As a broadcaster he has worked with national BBC Radio 1 and Radio City for over 20 years, and continued to host his late night talk show on Radio City Talk until March 2020. The programme was also carried by sister station Greatest Hits Radio Liverpool.

In April 2009, Price was made an 'Honorary Scouser' by the Lord Mayor of Liverpool.

===Current shows===

Price's recent shows were originally broadcast on Magic Radio, until it garnered mass attention following controversies with callers on air. The show was broadcast over Radio City 96.7 and City Talk 105.9 on Sun-Thurs nights. This was until July 2014 when City started to join up with the rest of the Bauer Media stations late night show with Kate Lawler.

Price presented a live phone-in programme which was broadcast on Radio City Talk . Guests have included Dennis the Chemist, and Pheobe, an alleged psychic and Angel Card reader. The programme was one of the most popular night-time talk shows in the UK, with one show recently attracting 19,000 attempted calls.
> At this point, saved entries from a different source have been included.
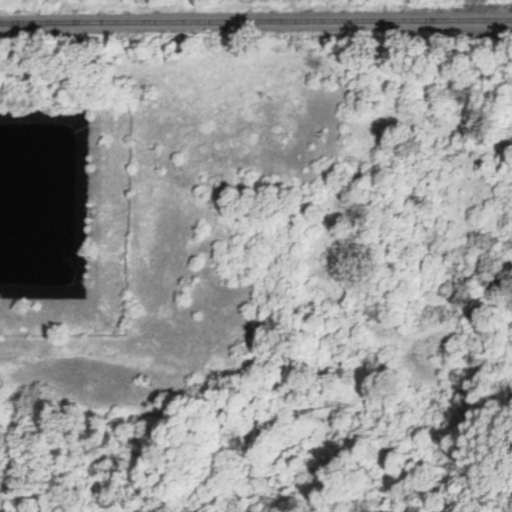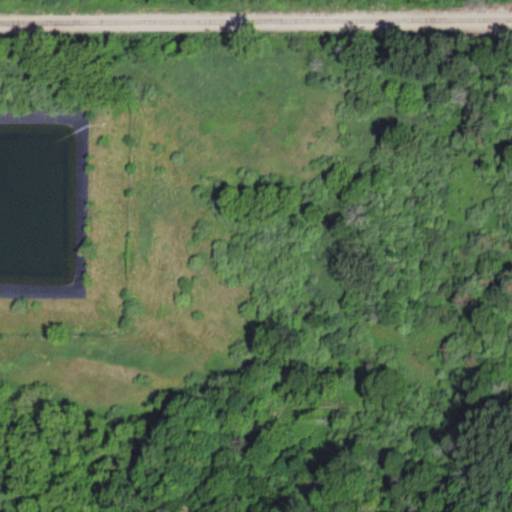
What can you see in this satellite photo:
railway: (256, 18)
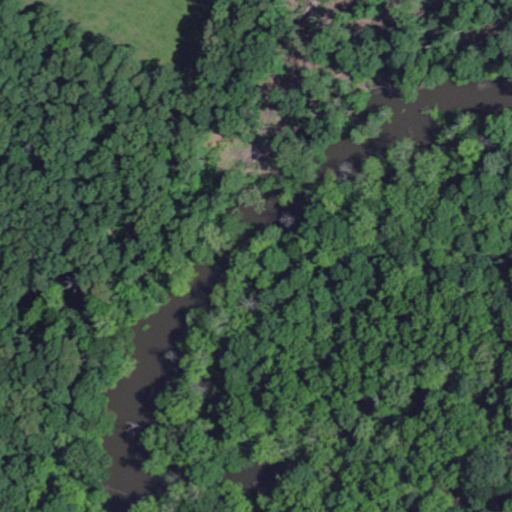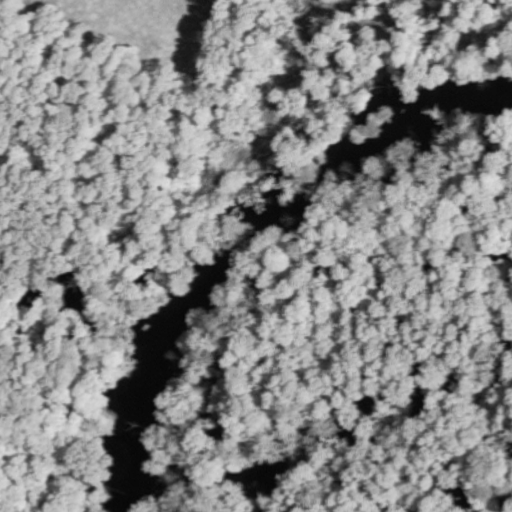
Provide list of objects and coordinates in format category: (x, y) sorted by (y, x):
river: (253, 244)
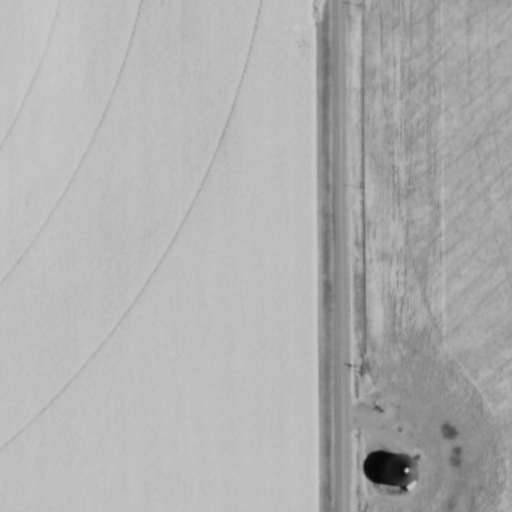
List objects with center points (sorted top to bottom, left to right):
road: (332, 256)
building: (387, 470)
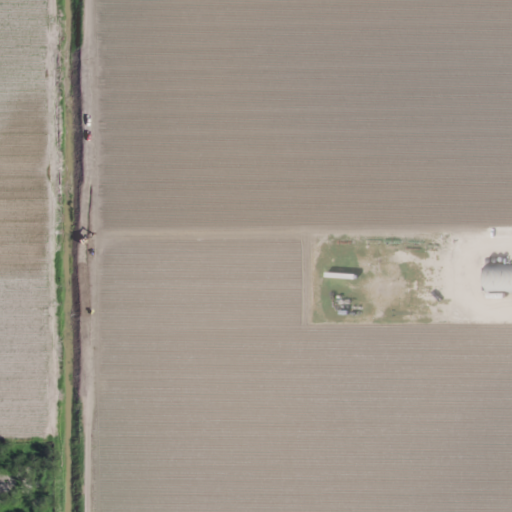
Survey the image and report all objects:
building: (447, 248)
building: (497, 278)
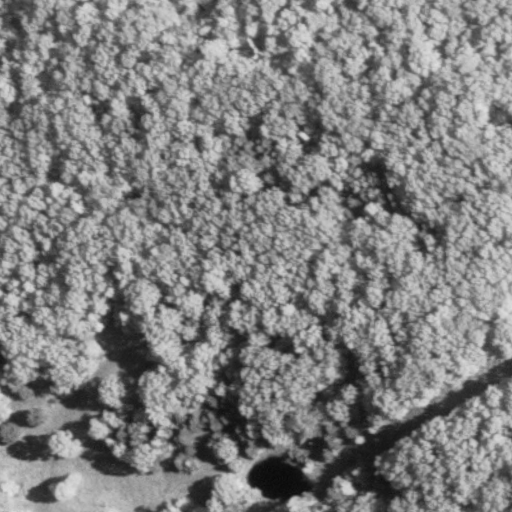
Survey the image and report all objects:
road: (388, 458)
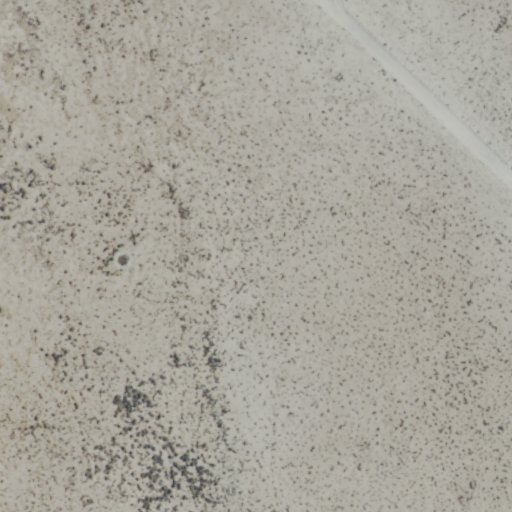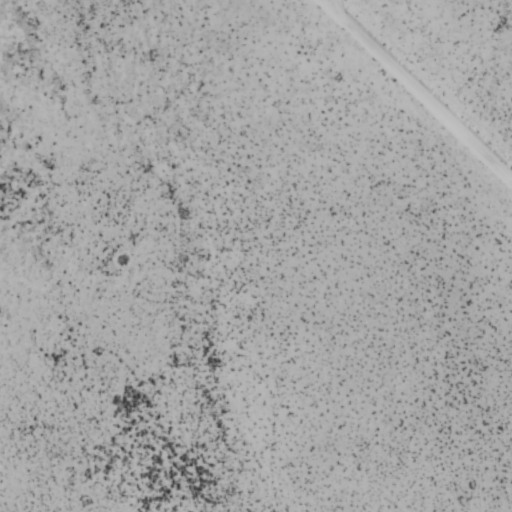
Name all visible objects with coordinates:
road: (418, 89)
In May 2020, following the announcement of Radio City Talk's planned closure, it was also confirmed that Price would lose his weekly phone-in programme. Price reacted by saying he was "devastated" by the news.

===Notable incidents===
Pete was praised for abandoning his midweek show on one occasion in February 2004 to go to the aid of a 13-year-old caller who was threatening to kill himself.
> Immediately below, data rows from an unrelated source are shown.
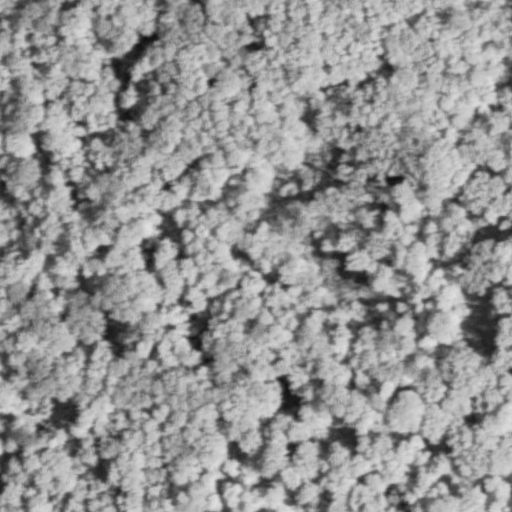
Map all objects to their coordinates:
road: (124, 294)
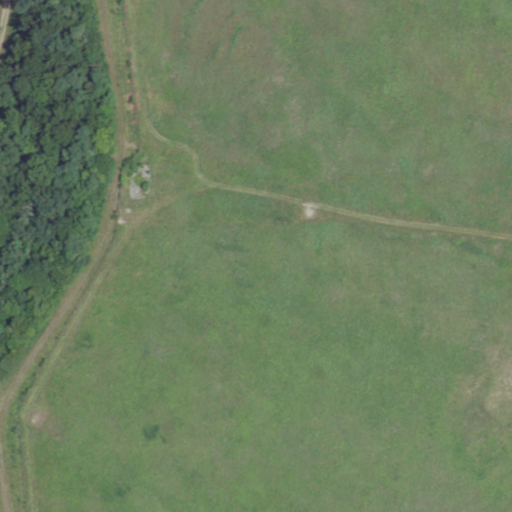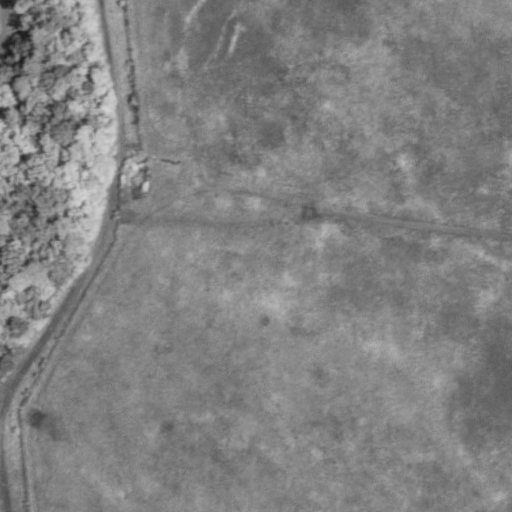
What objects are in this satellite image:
road: (4, 19)
road: (86, 264)
park: (296, 270)
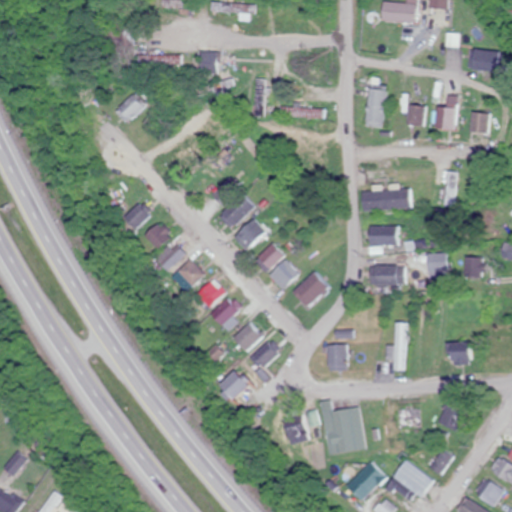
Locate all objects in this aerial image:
road: (278, 38)
building: (160, 62)
road: (400, 69)
building: (375, 106)
building: (415, 115)
building: (445, 116)
building: (479, 122)
road: (367, 145)
road: (352, 197)
building: (391, 199)
building: (250, 235)
building: (384, 235)
building: (507, 251)
road: (223, 252)
building: (177, 257)
building: (269, 258)
building: (438, 261)
building: (189, 275)
building: (280, 278)
building: (311, 289)
building: (210, 296)
building: (225, 313)
road: (110, 328)
building: (247, 337)
building: (400, 346)
building: (495, 351)
building: (460, 352)
building: (264, 355)
building: (337, 357)
road: (84, 383)
building: (233, 385)
road: (405, 391)
building: (407, 417)
building: (352, 429)
road: (473, 456)
building: (503, 470)
building: (413, 478)
building: (489, 492)
building: (52, 502)
building: (385, 507)
building: (471, 507)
In January 2006, Pete's show on sister station Magic 1548 hit the headlines in Liverpool when a regular caller known as "Terry" stopped responding live on air during a debate. After Merseyside Police refused to check on the man's safety, Pete again abandoned the show (music was played after he left the St. John's Beacon studios) to travel to the man's home. Unfortunately, as he arrived, Pete saw an ambulance outside the house. Concerned listeners had already gained entry into the man's home and found that he had died from a suspected heart attack. Soon after this, the Monday-Thursday show left Magic 1548 and was moved to Radio City 96.7's late night phone-in.
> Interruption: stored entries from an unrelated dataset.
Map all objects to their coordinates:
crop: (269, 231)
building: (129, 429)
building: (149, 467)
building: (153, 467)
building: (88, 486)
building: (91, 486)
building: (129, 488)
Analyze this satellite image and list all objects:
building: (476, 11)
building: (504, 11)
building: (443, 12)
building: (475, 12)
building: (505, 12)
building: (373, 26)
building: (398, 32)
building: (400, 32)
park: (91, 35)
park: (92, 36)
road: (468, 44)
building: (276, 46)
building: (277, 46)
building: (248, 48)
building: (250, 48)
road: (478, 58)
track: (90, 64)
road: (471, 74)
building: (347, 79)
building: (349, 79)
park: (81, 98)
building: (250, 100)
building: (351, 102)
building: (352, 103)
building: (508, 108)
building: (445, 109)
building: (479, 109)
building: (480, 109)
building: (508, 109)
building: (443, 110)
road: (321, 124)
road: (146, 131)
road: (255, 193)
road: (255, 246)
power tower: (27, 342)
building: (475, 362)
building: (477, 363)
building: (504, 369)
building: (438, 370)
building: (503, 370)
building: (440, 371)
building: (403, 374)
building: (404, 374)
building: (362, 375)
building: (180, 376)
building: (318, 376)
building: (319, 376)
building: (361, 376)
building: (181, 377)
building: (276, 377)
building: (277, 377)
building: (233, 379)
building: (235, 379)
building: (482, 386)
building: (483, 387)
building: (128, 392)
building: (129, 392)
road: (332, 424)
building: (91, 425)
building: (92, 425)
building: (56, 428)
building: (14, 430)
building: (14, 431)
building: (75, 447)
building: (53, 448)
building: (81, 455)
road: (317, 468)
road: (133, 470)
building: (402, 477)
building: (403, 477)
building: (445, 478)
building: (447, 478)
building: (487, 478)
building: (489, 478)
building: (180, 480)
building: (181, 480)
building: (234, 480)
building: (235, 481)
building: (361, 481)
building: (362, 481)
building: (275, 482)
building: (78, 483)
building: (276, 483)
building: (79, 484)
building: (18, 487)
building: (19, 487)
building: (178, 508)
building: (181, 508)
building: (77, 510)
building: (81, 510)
Also in September 2007, an extract from his autobiography was published in the Liverpool Echo, which revealed that Price had abused cocaine, although he "handed himself in" to the police shortly after through shame.

In October 2007, it was reported by the Liverpool Echo that Price had received a "homophobic" death threat via text live on air. The sender was arrested shortly afterwards when police were contacted immediately after the receipt of the threatening text. They also reported that "on another occasion, a man tried to break into Radio City's headquarters, because he had become convinced Price had tried to kill John Lennon"

In January 2008 Pete tried to find his natural father by using the networking skills of an imprisoned Sicilian Mafia boss Bernardo Provenzano in the hope that "The Don" can help him trace his dad. His biological mother, upon restoring contact with him, gave him a photograph of his biological father: a Sicilian prisoner of war held near Warrington. Pete himself said that the Mafia "must have the best information network in the world".

==Writer==
In September 2007, Price released an autobiography (co-written by Adrian Butler), Pete Price: Namedropper topped Liverpool best seller charts within its first few days of sale, and was serialised in the Liverpool Echo.

He often jokes about releasing a second autobiography entitled The Bitch is Back. This autobiography, to be published on the day of his death, he says, would contain a list of all the men he has slept with.